Seth Parsons 1785-1845
Mr. Seth Parsons moved to Hoosick Falls in 1807 from East Hampton, Long Island. For the next thirty-six years he was “the leader in every movement for the betterment of the village and its people.”
Before arriving in Hoosick Falls, he had apprenticed and had become a master of several trades. These included cabinet maker, carpenter and millwright. He was knowledgeable of practical and theoretical mechanics. He was extremely interested in improving machinery and was naturally inventive.
He purchased three acres from John Potter on the west side of Main Street, on which he built his home. For the next five or six years he worked in his field of expertise. In 1811, he attempted to form a manufacturing company. He tried to make this a stock company but could not raise the interest of investors and fell short of the capital needed.
In 1812, he married Sally Ball of Wilmington, Vermont. They had eight children, five daughters and three sons. The last child was born in 1835. Their first child, Marcia married Levi Chandler Ball in 1833. Chandler Ball later became a very important individual in the growth of Hoosick Falls. Another daughter Betsy married Walter A. Wood.

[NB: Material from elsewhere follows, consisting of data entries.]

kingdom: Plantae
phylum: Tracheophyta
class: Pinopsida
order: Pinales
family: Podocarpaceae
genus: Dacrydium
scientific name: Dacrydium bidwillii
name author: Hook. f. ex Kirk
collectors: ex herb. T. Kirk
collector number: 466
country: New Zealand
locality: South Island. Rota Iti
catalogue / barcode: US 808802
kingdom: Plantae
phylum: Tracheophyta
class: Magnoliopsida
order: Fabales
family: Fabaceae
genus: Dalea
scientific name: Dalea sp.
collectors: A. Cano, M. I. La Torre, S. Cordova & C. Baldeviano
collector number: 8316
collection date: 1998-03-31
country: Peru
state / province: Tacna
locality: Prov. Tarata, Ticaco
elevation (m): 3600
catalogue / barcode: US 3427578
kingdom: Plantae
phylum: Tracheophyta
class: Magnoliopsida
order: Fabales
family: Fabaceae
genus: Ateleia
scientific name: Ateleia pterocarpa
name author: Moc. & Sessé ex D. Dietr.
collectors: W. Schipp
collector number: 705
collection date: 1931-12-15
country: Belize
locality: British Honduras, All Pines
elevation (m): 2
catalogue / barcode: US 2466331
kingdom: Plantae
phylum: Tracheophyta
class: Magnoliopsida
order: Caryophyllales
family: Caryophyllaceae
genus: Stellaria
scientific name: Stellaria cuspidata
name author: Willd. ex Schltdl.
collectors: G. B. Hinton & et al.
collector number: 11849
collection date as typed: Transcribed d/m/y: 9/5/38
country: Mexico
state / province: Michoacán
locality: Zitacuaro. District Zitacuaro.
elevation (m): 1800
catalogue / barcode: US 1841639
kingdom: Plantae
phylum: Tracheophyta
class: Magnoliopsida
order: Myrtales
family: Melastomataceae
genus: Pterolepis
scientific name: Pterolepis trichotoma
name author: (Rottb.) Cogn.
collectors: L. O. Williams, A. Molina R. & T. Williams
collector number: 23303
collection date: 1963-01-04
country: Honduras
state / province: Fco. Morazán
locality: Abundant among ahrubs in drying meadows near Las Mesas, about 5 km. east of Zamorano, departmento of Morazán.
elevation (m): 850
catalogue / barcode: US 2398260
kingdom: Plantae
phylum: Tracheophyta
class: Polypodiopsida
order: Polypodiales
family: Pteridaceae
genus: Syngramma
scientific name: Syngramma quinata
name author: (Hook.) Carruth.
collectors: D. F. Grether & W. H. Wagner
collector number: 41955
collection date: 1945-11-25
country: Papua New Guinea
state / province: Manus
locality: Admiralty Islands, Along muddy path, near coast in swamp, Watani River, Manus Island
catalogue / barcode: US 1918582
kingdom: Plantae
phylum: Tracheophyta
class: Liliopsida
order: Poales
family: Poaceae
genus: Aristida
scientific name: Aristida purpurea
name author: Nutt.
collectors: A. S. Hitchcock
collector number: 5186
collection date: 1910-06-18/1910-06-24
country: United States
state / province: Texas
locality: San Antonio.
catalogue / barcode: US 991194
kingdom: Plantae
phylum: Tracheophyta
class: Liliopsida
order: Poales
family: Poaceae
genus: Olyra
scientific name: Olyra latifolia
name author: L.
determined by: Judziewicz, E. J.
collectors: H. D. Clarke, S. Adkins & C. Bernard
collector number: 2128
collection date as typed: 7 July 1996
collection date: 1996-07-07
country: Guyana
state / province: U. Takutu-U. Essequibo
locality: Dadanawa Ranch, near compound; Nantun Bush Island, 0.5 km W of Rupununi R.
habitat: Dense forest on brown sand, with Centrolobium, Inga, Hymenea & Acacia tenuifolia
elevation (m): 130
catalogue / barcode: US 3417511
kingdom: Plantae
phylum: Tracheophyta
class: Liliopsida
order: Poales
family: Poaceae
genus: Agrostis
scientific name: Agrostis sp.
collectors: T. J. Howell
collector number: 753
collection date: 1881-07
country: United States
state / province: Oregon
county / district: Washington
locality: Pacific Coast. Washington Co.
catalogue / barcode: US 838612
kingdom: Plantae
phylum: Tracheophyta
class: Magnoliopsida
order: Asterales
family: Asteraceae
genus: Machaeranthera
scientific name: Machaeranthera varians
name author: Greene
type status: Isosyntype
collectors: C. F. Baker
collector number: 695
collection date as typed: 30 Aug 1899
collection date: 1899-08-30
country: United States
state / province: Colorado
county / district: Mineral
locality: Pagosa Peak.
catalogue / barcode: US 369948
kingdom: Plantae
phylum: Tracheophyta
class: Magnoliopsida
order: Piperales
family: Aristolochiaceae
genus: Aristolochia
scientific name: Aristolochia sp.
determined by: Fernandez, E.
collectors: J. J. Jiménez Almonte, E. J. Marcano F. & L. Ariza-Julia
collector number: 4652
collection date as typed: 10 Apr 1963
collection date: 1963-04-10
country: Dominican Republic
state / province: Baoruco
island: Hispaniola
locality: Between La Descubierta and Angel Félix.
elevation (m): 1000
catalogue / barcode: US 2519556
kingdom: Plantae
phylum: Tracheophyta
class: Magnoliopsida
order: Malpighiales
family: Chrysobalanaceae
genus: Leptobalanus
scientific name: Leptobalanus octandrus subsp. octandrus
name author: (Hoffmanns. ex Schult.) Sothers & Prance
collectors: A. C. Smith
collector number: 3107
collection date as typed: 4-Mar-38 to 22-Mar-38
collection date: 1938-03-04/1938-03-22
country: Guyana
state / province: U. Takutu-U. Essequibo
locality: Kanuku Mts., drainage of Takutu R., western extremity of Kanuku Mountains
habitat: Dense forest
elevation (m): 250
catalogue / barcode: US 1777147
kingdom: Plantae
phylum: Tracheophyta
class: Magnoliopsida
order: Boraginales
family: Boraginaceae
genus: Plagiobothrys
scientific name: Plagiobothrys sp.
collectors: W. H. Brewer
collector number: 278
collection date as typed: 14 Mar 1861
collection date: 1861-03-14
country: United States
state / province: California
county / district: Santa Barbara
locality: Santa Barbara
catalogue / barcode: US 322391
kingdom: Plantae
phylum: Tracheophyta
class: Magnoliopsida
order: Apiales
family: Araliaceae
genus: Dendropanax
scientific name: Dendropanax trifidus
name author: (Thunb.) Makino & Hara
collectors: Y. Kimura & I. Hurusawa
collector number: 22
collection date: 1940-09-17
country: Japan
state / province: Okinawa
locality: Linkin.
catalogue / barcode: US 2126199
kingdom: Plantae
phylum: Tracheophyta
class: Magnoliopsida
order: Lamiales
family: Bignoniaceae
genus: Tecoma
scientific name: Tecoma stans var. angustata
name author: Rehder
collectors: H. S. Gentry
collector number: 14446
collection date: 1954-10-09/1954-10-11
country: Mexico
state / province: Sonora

During the War of 1812, the embargo and non-intercourse act, prevented the import of woolen goods. The need for domestic manufacturing of these products became clear. In 1814, Seth Parsons and his brother Hial purchased the shop and water power on the north side of the river, formally the wagon shop of John Manchester. Before buying the new site, Seth Parsons worked on improving the cloth shearing machine. He secured a patent for this type of machine and began manufacturing them. The design of his machine was so good that it remained in use for more than 75 years and became known as one of the best machine on the market.
This business was important not only as a profitable enterprise but also because it brought to the community a superior class of machinists and inventors. These people created the prosperous conditions in Hoosick Falls during the later part of the 1800s. Since men learned their trade at that time primarily by apprenticing, the Parsons plant attracted talented young men who wanted to apprentice. Many men moved from the area after apprenticing at the Parsons Manufacturing plant to become successful in other parts of the country. Mr. Parsons was highly respected by these men and “gratefully acknowledged the advantage derived from his instruction, and fatherly care.”
In 1814, Mr. Parsons was appointed as justice of the peace and commissioner of deeds by the Governor. He performed these duties for more than ten years in a manner that gave him the respect of the people in the community.
Up to 1822, the closest post office was at Hoosick Corners where the Hill Road now meets Route Seven. The Albany-Boston stage route stopped at Wilcox’s at Hoosick Corners. The Government consented to establish a post office on the condition that no charge could be made for carrying the mail and no compensation paid for a postmaster. The whole expense for the office was paid for by Mr. Parsons for 10 to 12 years. He located the office in his shop and appointed David Ball his deputy. Andrew Parsons, a ten-year-old boy, was sworn in as post boy and made the 3-mile trip to Hoosick Corners on foot to get the depository of letters. It was not a bag but an upright case 20in x 18in x 91/2in.
Through the efforts of Seth Parsons, the Village was incorporated in 1827. He was elected the first Village President. At this time there were about 200 residents( 96 children) with 36 buildings and a valuation of $96,370.
Seth Parson’s factory was in business until 1885. It furnished stable employment for the village. Seth Parsons died in 1845 and the business was continued by his partner Lyman Wilder. His work on behalf of the village was carried on by his son-in-law, L. Chandler Ball. Hoosick Falls is indebted to this community leader.
Seth Parsons son, James Russell, became a partner of Chandler Ball in the manufacturing of reapers and mowers in 1852. He later worked in management at the Walter A. Wood Company. He owned a large amount of property East of High Street. Seth Parsons original house, on Main Street, was moved to the second ward to make room for a home built by the Rev. George H. Nichols, Rector of St. Marks Church. Rev. Nichols home was across from St. Marks Church.